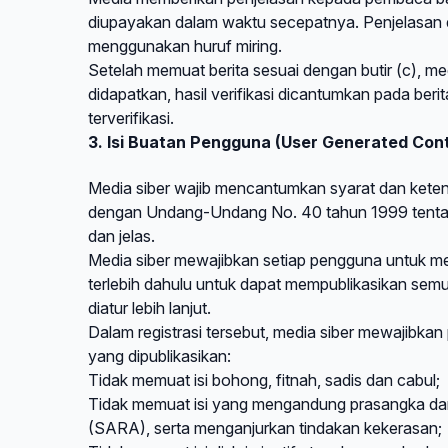
diupayakan dalam waktu secepatnya. Penjelasan di
menggunakan huruf miring.
Setelah memuat berita sesuai dengan butir (c), med
didapatkan, hasil verifikasi dicantumkan pada ber
terverifikasi.
3. Isi Buatan Pengguna (User Generated Con
Media siber wajib mencantumkan syarat dan kete
dengan Undang-Undang No. 40 tahun 1999 tentang 
dan jelas.
Media siber mewajibkan setiap pengguna untuk me
terlebih dahulu untuk dapat mempublikasikan sem
diatur lebih lanjut.
Dalam registrasi tersebut, media siber mewajibka
yang dipublikasikan:
Tidak memuat isi bohong, fitnah, sadis dan cabul;
Tidak memuat isi yang mengandung prasangka dan
(SARA), serta menganjurkan tindakan kekerasan;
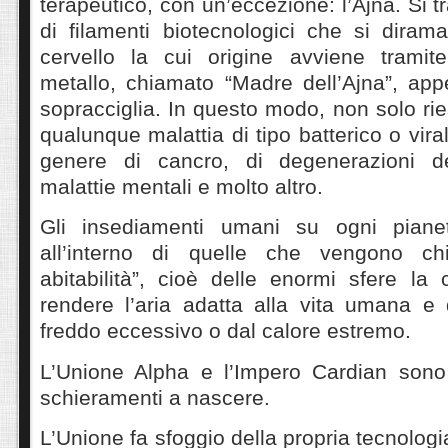
terapeutico, con un’eccezione: l’Ajna. Si t
di filamenti biotecnologici che si dirama
cervello la cui origine avviene tramit
metallo, chiamato “Madre dell’Ajna”, appe
sopracciglia. In questo modo, non solo ri
qualunque malattia di tipo batterico o vir
genere di cancro, di degenerazioni d
malattie mentali e molto altro.
Gli insediamenti umani su ogni pianet
all’interno di quelle che vengono ch
abitabilità”, cioè delle enormi sfere la
rendere l’aria adatta alla vita umana e 
freddo eccessivo o dal calore estremo.
L’Unione Alpha e l’Impero Cardian sono 
schieramenti a nascere.
L’Unione fa sfoggio della propria tecnolog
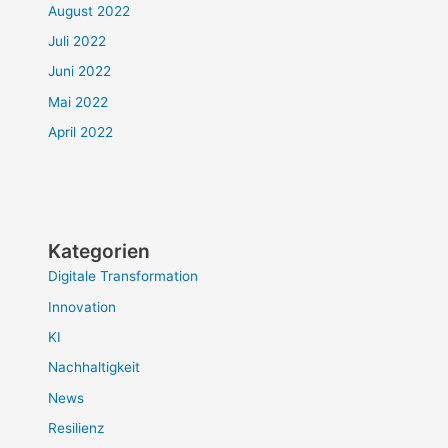
August 2022
Juli 2022
Juni 2022
Mai 2022
April 2022
Kategorien
Digitale Transformation
Innovation
KI
Nachhaltigkeit
News
Resilienz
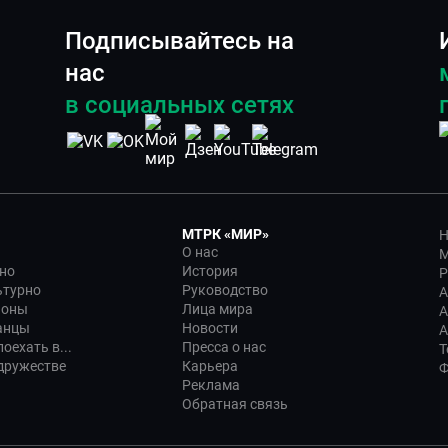
Подписывайтесь на
нас
в социальных сетях
МТРК «МИР»
Н
О нас
М
но
История
Р
ьтурно
Руководство
А
ионы
Лица мира
А
анцы
Новости
А
оехать в...
Пресса о нас
Т
дружестве
Карьера
Ф
Реклама
Обратная связь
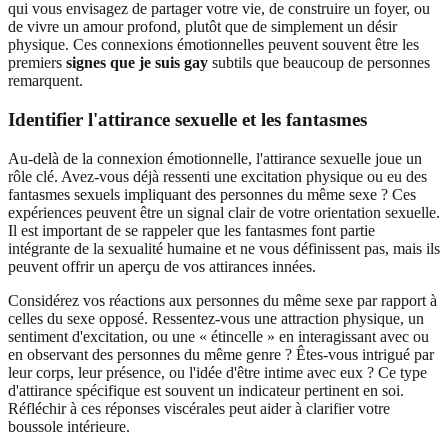
qui vous envisagez de partager votre vie, de construire un foyer, ou
de vivre un amour profond, plutôt que de simplement un désir
physique. Ces connexions émotionnelles peuvent souvent être les
premiers
signes que je suis gay
subtils que beaucoup de personnes
remarquent.
Identifier l'attirance sexuelle et les fantasmes
Au-delà de la connexion émotionnelle, l'attirance sexuelle joue un
rôle clé. Avez-vous déjà ressenti une excitation physique ou eu des
fantasmes sexuels impliquant des personnes du même sexe ? Ces
expériences peuvent être un signal clair de votre orientation sexuelle.
Il est important de se rappeler que les fantasmes font partie
intégrante de la sexualité humaine et ne vous définissent pas, mais ils
peuvent offrir un aperçu de vos attirances innées.
Considérez vos réactions aux personnes du même sexe par rapport à
celles du sexe opposé. Ressentez-vous une attraction physique, un
sentiment d'excitation, ou une « étincelle » en interagissant avec ou
en observant des personnes du même genre ? Êtes-vous intrigué par
leur corps, leur présence, ou l'idée d'être intime avec eux ? Ce type
d'attirance spécifique est souvent un indicateur pertinent en soi.
Réfléchir à ces réponses viscérales peut aider à clarifier votre
boussole intérieure.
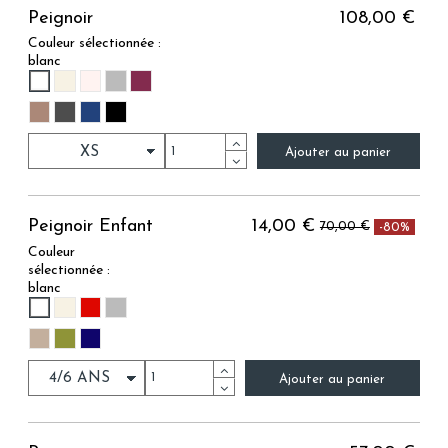
Peignoir
108,00 €
Couleur sélectionnée :
blanc
BLANC
IVOIRE
ROSE PALE
GRIS
PRUNE
VISON
ANTHRACITE
MARINE
NOIR
Ajouter au panier
Peignoir Enfant
14,00 €
70,00 €
-80%
Couleur
sélectionnée :
blanc
BLANC
IVOIRE
CARMIN
GRIS
LIN
OLIVE
MARINE
Ajouter au panier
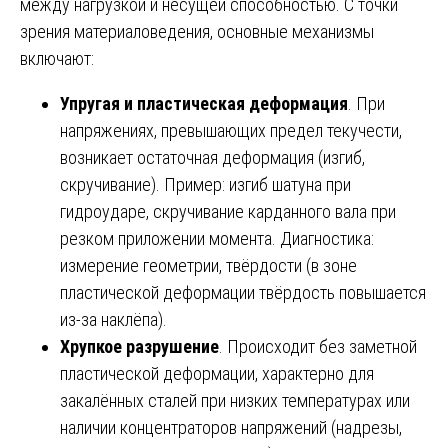
между нагрузкой и несущей способностью. С точки
зрения материаловедения, основные механизмы
включают:
Упругая и пластическая деформация
. При
напряжениях, превышающих предел текучести,
возникает остаточная деформация (изгиб,
скручивание). Пример: изгиб шатуна при
гидроударе, скручивание карданного вала при
резком приложении момента. Диагностика:
измерение геометрии, твёрдости (в зоне
пластической деформации твёрдость повышается
из-за наклёпа).
Хрупкое разрушение
. Происходит без заметной
пластической деформации, характерно для
закалённых сталей при низких температурах или
наличии концентраторов напряжений (надрезы,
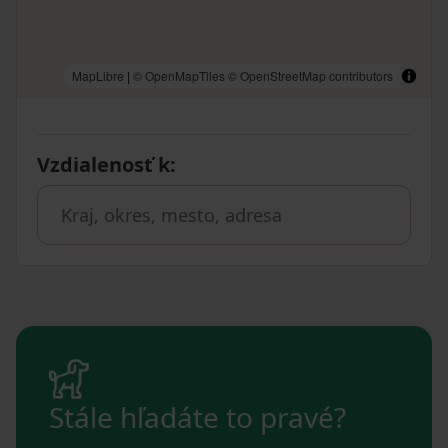
MapLibre
|
© OpenMapTiles
© OpenStreetMap contributors
Vzdialenosť k
:
Stále hľadáte to pravé?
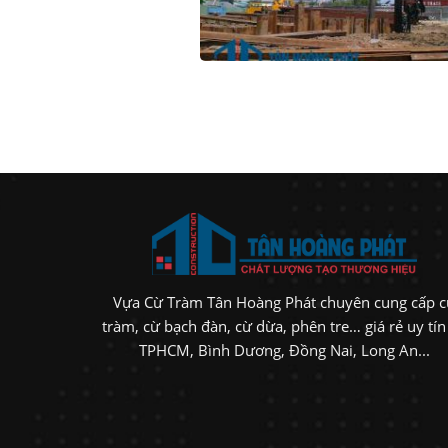
Vựa Cừ Tràm Tân Hoàng Phát chuyên cung cấp 
tràm, cừ bạch đàn, cừ dừa, phên tre… giá rẻ uy tín 
TPHCM, Bình Dương, Đồng Nai, Long An...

· · · ·

What is needed: Where a line in the entries holds the word "sexe", copy that line.

Exercise output:
fantasmes sexuels impliquant des personnes du même sexe ? Ces
Considérez vos réactions aux personnes du même sexe par rapport à
celles du sexe opposé. Ressentez-vous une attraction physique, un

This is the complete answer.